On Balance Volume may find resistance at the purple line and this may force intermediate wave (4) to arrive earlier than expected. If OBV breaks above this line next week, that would be a fairly bullish signal.

RSI is not yet extreme. There is room for price to rise.

DAILY CHART

S&P 500 daily 2016
Click chart to enlarge. Chart courtesy of StockCharts.com.

The target using the measured rule from the pennant pattern is 2,318. In the first instance, this target should be used. If price keeps rising above it, then use the Elliott wave target at 2,473.

Price has pulled back some after five days in a row of price closing at or above the upper range of Bollinger Bands. Normally, a deeper pullback to find support at either the 13 day moving average or the mid line of Bollinger Bands would be a reasonable expectation.

An increase in volume for a downwards day would normally indicate more downwards movement tomorrow, but this has not always worked more recently.

ADX is today flat and is still extreme. A more time consuming consolidation may be required here to bring ADX back below 35.

ATR is beginning to show some increase. This may support the idea of a deeper pullback about here.

RSI is returning from overbought. A deeper pullback may be required to bring it further into normal range, which would then allow the upwards trend to continue.

Stochastics is still overbought.

It would be reasonable to expect the pullback, which began today, to continue overall for a few more days to relieve oversold and extreme conditions before the upwards trend can resume.

On Balance Volume may find support at the purple trend line halting a fall in price.

VOLATILITY – INVERTED VIX CHART

VIX daily 2016
Click chart to enlarge. Chart courtesy of StockCharts.com.

There are a few instances of multi day divergence between price and inverted VIX noted here.
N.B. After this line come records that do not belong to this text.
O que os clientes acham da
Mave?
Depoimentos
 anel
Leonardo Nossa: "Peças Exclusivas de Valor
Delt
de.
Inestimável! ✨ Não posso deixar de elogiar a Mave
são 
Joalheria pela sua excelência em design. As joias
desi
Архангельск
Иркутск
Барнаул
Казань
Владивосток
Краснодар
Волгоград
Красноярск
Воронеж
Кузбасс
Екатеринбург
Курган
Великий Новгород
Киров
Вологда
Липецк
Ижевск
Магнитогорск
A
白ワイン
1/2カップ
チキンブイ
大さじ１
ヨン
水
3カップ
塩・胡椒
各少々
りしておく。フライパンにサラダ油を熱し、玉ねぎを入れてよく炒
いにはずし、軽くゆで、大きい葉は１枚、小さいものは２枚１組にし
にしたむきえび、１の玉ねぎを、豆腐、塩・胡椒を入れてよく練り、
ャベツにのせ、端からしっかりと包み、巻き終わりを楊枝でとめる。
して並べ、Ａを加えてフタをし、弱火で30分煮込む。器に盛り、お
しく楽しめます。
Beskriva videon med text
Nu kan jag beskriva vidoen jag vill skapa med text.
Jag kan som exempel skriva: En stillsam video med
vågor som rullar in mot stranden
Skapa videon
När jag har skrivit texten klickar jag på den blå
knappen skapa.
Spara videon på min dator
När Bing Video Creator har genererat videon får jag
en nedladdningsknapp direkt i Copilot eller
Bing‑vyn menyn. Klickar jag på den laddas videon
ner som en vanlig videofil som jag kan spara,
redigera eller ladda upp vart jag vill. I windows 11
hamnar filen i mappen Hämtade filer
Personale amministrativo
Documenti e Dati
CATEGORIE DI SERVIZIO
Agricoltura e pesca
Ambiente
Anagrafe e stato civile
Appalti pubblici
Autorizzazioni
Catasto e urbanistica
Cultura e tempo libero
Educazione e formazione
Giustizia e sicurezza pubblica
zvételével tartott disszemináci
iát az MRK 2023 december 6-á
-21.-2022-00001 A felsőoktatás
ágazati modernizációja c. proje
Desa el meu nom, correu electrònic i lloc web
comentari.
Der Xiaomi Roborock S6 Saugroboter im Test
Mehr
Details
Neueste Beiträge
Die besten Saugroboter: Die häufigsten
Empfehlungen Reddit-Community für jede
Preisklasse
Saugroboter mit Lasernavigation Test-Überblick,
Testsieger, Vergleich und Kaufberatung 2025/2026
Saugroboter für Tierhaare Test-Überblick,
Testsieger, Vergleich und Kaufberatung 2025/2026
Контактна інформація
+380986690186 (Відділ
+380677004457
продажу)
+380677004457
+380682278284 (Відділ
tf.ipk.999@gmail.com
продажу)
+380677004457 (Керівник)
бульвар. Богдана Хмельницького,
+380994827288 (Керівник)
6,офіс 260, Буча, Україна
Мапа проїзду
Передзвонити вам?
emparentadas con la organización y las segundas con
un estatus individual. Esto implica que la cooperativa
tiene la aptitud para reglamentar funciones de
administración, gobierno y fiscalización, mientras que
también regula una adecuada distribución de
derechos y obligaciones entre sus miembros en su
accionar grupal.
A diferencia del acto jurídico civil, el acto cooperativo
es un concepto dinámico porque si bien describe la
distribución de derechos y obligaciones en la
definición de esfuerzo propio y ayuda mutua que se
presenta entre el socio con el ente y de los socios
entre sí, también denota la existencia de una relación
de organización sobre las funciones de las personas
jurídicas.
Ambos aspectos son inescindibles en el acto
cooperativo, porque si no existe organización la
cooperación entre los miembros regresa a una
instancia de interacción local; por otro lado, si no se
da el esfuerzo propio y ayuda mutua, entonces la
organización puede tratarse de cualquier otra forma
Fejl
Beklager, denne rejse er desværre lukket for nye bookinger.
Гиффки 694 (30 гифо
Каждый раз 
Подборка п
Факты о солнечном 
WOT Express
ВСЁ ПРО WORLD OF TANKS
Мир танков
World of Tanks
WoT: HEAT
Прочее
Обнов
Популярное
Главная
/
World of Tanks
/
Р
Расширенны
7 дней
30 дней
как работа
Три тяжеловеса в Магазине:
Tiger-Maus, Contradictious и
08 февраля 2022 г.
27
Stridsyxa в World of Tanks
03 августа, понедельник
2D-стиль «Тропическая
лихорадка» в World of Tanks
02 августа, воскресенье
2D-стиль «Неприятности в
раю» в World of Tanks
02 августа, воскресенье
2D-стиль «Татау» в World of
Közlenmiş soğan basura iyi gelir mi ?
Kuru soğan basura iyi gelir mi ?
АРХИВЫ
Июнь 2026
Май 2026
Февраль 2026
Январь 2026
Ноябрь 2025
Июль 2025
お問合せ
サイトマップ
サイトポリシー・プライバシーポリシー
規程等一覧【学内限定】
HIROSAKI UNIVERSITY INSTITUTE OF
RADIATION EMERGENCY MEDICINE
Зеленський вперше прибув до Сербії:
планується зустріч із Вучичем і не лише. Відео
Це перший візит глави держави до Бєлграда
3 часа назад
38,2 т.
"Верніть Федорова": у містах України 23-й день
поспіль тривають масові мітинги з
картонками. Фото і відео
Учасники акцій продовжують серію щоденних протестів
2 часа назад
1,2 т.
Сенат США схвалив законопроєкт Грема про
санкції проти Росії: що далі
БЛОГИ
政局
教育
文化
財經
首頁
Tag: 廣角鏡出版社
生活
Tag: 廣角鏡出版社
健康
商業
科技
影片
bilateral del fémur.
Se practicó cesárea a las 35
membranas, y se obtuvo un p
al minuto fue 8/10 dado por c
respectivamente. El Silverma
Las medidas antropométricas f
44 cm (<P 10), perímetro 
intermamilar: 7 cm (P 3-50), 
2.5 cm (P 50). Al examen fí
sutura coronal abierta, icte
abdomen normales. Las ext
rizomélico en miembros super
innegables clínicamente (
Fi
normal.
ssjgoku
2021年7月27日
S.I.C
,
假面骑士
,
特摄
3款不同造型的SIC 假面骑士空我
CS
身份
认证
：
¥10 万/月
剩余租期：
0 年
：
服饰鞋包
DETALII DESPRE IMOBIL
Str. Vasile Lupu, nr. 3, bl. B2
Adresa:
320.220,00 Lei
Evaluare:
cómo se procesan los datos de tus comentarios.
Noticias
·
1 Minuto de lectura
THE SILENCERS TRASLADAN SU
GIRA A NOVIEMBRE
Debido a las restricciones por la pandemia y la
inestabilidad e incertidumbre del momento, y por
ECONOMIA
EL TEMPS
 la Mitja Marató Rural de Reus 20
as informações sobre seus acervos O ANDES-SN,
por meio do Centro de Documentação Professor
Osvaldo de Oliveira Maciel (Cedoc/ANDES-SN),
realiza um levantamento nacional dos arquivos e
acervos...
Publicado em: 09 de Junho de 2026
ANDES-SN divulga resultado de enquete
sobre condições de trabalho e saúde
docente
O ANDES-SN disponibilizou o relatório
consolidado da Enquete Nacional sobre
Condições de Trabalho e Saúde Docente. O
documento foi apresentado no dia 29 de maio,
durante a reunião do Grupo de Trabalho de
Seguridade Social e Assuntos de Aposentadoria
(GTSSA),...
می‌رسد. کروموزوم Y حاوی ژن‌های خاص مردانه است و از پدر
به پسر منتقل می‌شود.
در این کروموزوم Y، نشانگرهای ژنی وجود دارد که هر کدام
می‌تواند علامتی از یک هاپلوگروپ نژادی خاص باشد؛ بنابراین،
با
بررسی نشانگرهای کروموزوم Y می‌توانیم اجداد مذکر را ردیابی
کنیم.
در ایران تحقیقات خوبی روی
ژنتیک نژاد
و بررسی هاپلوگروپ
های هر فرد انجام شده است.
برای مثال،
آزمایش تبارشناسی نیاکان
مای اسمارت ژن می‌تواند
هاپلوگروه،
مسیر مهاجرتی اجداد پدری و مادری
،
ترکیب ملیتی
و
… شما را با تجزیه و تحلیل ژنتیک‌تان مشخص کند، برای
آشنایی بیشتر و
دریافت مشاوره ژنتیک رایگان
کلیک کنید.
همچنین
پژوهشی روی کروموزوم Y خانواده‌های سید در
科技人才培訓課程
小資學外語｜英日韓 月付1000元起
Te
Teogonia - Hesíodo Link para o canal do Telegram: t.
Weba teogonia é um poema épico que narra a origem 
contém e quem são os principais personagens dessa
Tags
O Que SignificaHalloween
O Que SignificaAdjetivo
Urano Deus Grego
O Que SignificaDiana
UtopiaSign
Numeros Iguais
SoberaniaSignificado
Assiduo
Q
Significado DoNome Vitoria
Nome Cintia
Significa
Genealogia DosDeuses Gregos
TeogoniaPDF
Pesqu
Bearish divergence is blue. Bullish divergence is yellow. It appears so far that divergence between inverted VIX and price is again working to indicate short term movements spanning one or two days. While this seems to be working more often than not, it is not always working. As with everything in technical analysis, there is nothing that is certain. This is an exercise in probability.

Bearish divergence has been followed now by one day of reasonably strong downwards movement. It may be followed by one more.

BREADTH – AD LINE

AD Line daily 2016
Click chart to enlarge. Chart courtesy of StockCharts.com.

Short term bullish and bearish divergence is again working between price and the AD line to show the direction for the following one or two days.

There is longer term divergence between price and the AD line, but like inverted VIX this has proven reasonably recently to be unreliable. It will be given no weight here.

Bearish divergence is now followed by one day of downwards movement. It may be followed by one more.

DOW THEORY

Major lows within the old bull market:

DJIA: 15,855.12 (15th October, 2014) – closed below on 25th August, 2015.

DJT: 7,700.49 (12th October, 2014) – closed below on 24th August, 2015.

S&P500: 1,821.61 (15th October, 2014) – has not closed below this point yet.

Nasdaq: 4,117.84 (15th October, 2014) – has not closed below this point yet.

Major highs within the bear market from November 2014:

DJIA: 17,977.85 (4th November, 2015) – closed above on 18th April, 2016.

DJT: 8,358.20 (20th November, 2015) – closed above this point on the 9th of November, 2016.

S&P500: 2,116.48 (3rd November, 2015) – closed above this point on 8th June, 2016.

Nasdaq: 5,176.77 (2nd December, 2015) – closed above this point on 1st August, 2016.

Dow Theory Conclusion: The transportations indicate an end to the prior bear market. The transportation index confirms a bull market.

This analysis is published @ 10:22 p.m. EST.